Outro jovem, 21, procurou a polícia logo após os dois garotos. Ele disse que estava no campus quando foi rendido por dois ladrões. Eles exigiram o celular do rapaz, mas como ele não estava com o aparelho, a dupla roubou R$ 20. Mesmo após pegar o dinheiro, os assaltantes deram tapas na cabeça da vítima. Eles fugiram e não foram pegos. Uma moça, 22, e um rapaz, 21, também foram agredidos durante um roubo dentro da universidade, ocorrido por volta de 23h45. Conforme informações do documento policial, eles foram abordados por cerca de cinco indivíduos, que lhes agrediram com chutes, inclusive na cabeça. Os ladrões levaram o celular dele e a bolsa dela, onde estavam documentos pessoais e R$ 6. O grupo fugiu logo em seguida. Outra ocorrência de assalto na UFJF aconteceu por volta de 0h30, Dois jovens, ambos de 20 anos, foram abordadas por cerca de quatro homens, dois deles armados com revólver.

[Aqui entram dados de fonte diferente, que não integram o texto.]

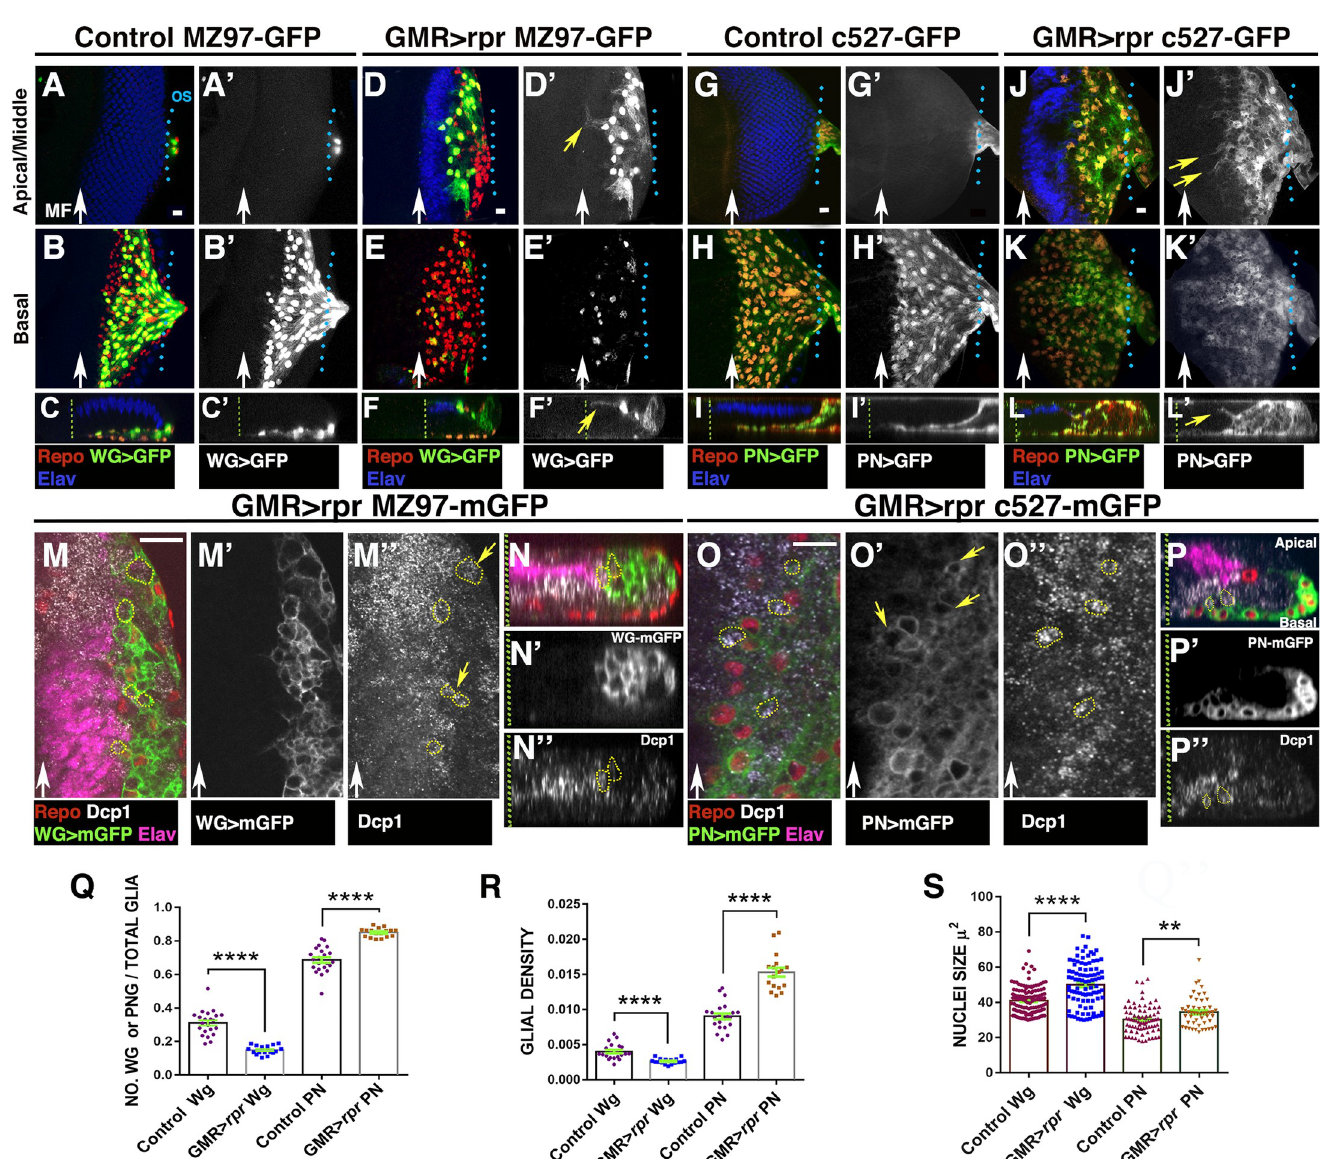
Fig 4. WG and PN cells change their morphology in response to apoptotic induction in the retinal region. (A–L) Third instar eye discs stained with anti-Elav (blue) and anti-Repo (red). (A–F’) Mz97-Gal4 driving expression of UAS-GFP (green A–C and D–F and grey A’–C’ and D’–F’) reveals WG cells in control UAS-GFP Mz97-Gal4; QUAS-rpr (A–C’) and in damaged GMR-QF; UAS-GFP Mz97-Gal4; QUAS-rpr (D–F’) discs. (G–L’) c527-Gal4 drives expression of UAS-GFP (green G–I and J–L and grey in G’–I’, J’–L’) in PN glial cells in control UAS-GFP c527-Gal4; QUAS-rpr (G–I’) and damaged GMR-QF; UAS-GFP c527-Gal4; QUAS-rpr eye discs (J–L’). (A–A’, D–D’, G–G’, and J–J’) Apical/middle layers and (B–B’, E–E’, H–H,’ and K–K’) basal layers of the eye disc epithelium. (C–C’, F–F’, I–I’, and L–L’) Orthogonal section perpendicular to the furrow through confocal stacks of the eye discs shown in A–K’. (A–F’) In control discs, we never find WG cells in the middle or apical layer of the discs (A–C’); however, in damaged discs, most WG cells are located in the apical region (D–F’ yellow arrow in F’). These cells extend large processes towards the damaged region (D–D’ and F–F’). Some of these projections go over photoreceptors (yellow arrow in F’). (G–L’) In damaged eye discs, some PN glial cells were located in the middle layers of the disc epithelium (compared J–L’ with control G–I’), and they send cellular projections towards the damage region (yellow arrows in J’ and L’). (M–P”) Third instar eye discs stained with anti-Elav (magenta), anti-Repo (red), and anti-Dcp-1 (grey). (M–N”) Mz97-Gal4 driving expression of UAS-mCD8-GFP (in green and grey in M’) reveals WG cells in damaged GMR-QF; UAS-mCD8-GFP Mz97-Gal4; QUAS-rpr discs. (O–P”) Damaged GMR-QF; UAS-mCD8-GFP c527-Gal4; QUAS-rpr eye discs showing the membranes of PN glial cells. Both glial cell types (WG and PN) have vesicles containing cellular debris labelled with anti-Dcp1 (yellow arrows in M” in WG and in O” in PN). (Q-S) Graphs showing ratio of WG and PN glial cells (number WG or PN glial cells/number Total glia) (Q), WG and PN glial density (R), and nuclei size (S). Scale bars, 10 μ m. Statistical analysis is shown in Table D in S1 Text. The numerical data used in this figure are included in S1 Data. GMR, glass multiple reporter; PN, perineurial; rpr , reaper ; WG, wrapping glia.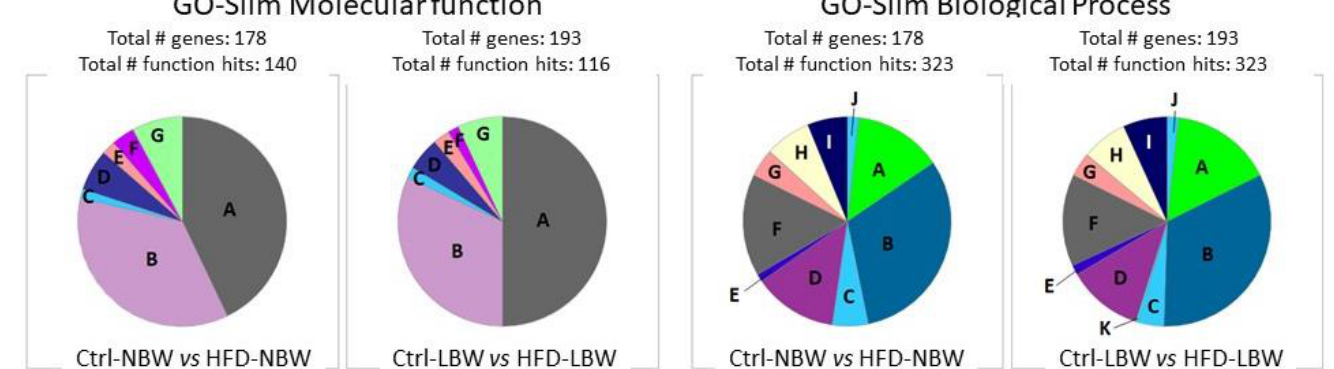
Figure 5. Functional classification of differentially abundant proteins identified in pigs comparing the effect of an HFD diet in NBW and LBW animals by Slim-GO analysis of the Molecular function and biological processes ontologies. (left hand) Molecular Function: A, binding; B, catalytic activity; C, molecular adaptor activity; D: molecular function regulator; E, molecular transducer activity; F: structural molecule activity; G, transporter activity. (right hand) Biological Process: A, biological regulation; B, cellular processes; C, developmental process; D, localization; E, locomotion; F, metabolic process; G, multicellular organismal process; H, response to stimuli; I, signaling; J, biological adhesion; K, growth. Table 3. Response of NBW and LBW animals to an HFD. Comparison between GO categories in NBW and LBW groups: Main categories from Panther have been selected and fold of enrichment indicated. Only main categories with the highest enrichment fold are shown.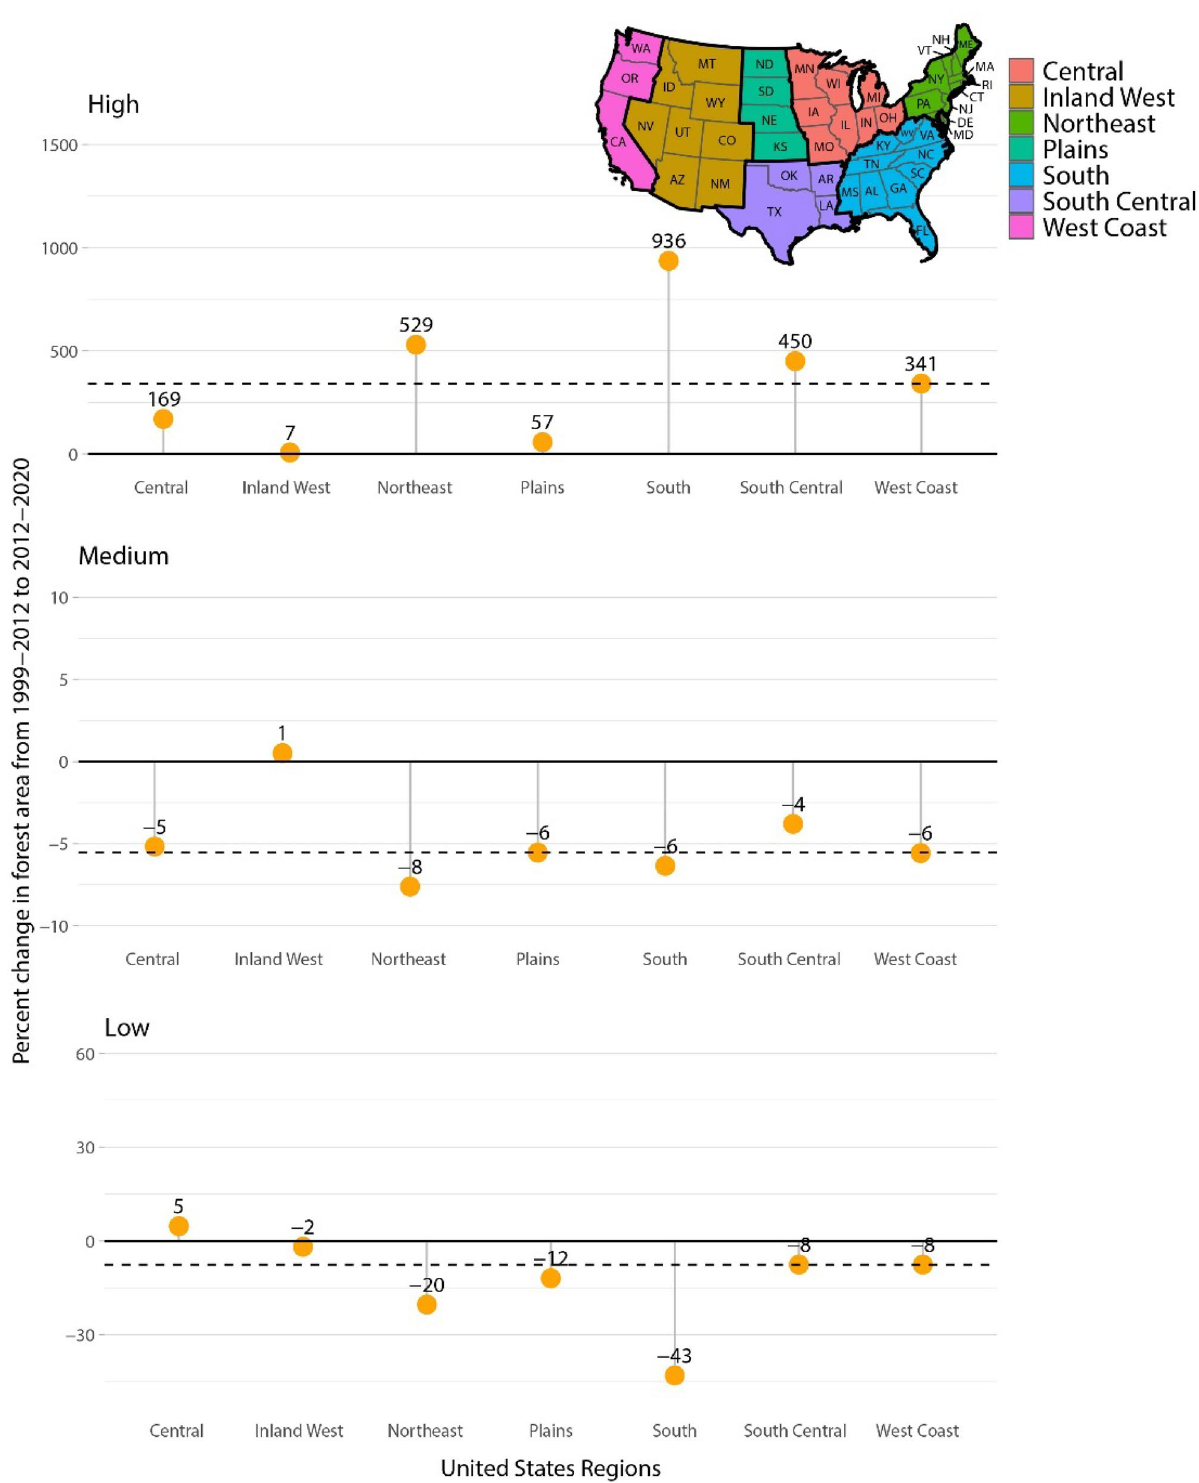
Figure 4. Percentage change in forest land area in low (0.00–0.30), medium (0.31–0.60), and high (0.61 +) relative density conditions by US region from Time 1 (1999–2012) to Time 2 (2013–2020). Dotted line denotes the median percentage change across all regions. Locator map produced in R v3.6.3 52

Um dos ladrões colocou a arma na barriga de uma das vítimas, roubando dois celulares e R$ 50, fugindo em seguida. Às 23h, uma adolescente, 14, e um rapaz, 17, tiveram seus celulares levados por um ladrão que portava uma faca. O suspeito fugiu e também não foi pego.
Já durante a manhã de domingo (29), um rapaz, 19, procurou a polícia para informar que também havia sido assaltado na universidade. Ele contou aos policiais que foi rendido por quatro pessoas quando se dirigia a seu veículo. Eles roubaram um celular, cartão de crédito e um boné. A vítima disse que os criminosos diziam estar armados e que um amigo que estava com ele viu uma arma de fogo. O grupo também fugiu e não foi encontrado.
A assessoria de comunicação da UFJF informou que, em função dos acontecimentos, fará avaliação do evento, com possível antecipação do horário de término das atividades. A instituição esclareceu que mais de 50 seguranças, do quadro da UFJF e de fora, atuam no evento. “Infelizmente, os atos de violência que ocorreram são reproduções do que estamos presenciando em todo o país, onde a crise social se agrava”, diz a nota. A UFJF pontuou ainda que o Som Aberto é um projeto que tem como finalidade oferecer à população da cidade um momento de lazer e cultura e que oferece a oportunidade para dezenas de artistas da cidade.